TEXT BLOCK —
--

While it might seem like a great idea to start a business with close friends or a family member, when differences arise you risk permanently rupturing an important relationship.
So how do you successfully start a business with family and friends?
- Open and direct conversations
Even the closest friends will experience differences of opinion or beliefs. On a social level, it can be easy to avoid contentious areas but it may prove difficult in business. Character traits you admire can become a problem. For example, your friend’s easy-going attitude to money could be problematic if they are responsible for chasing late payments from clients.
Open and direct conversations about each person’s roles and expectations are extremely important. Spend time discussing “What if …” scenarios to test each other’s approach or philosophy in certain situations. For example, is everyone prepared to work long hours and weekends or is family time and life balance more important? What would you do if a significant tender response was required while one of you was on a family holiday?

--

INFORMATION SUPPLIED —

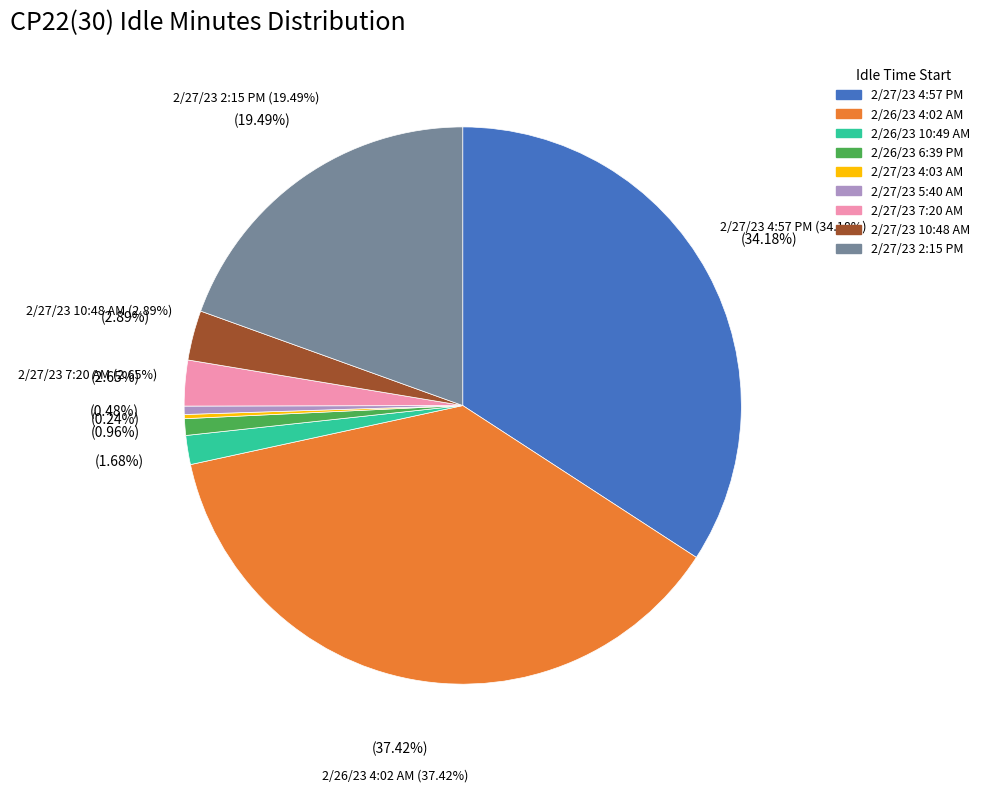

Approximately how many times larger is the value at 2/27/23 7:20 AM compared to 2/27/23 10:48 AM?

0.9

--

JOB 1 —
What is the Spanish for the sentence "Character traits you admire can become a problem." from the passage on starting a business with family and friends?
JOB 2 —
From the passage on starting a business with family and friends, copy everything from "While it might" down to "payments from clients.".

RESPONSE 1 —
Los rasgos de carácter que admiras pueden convertirse en un problema.

RESPONSE 2 —
While it might seem like a great idea to start a business with close friends or a family member, when differences arise you risk permanently rupturing an important relationship.
So how do you successfully start a business with family and friends?
- Open and direct conversations
Even the closest friends will experience differences of opinion or beliefs. On a social level, it can be easy to avoid contentious areas but it may prove difficult in business. Character traits you admire can become a problem. For example, your friend’s easy-going attitude to money could be problematic if they are responsible for chasing late payments from clients.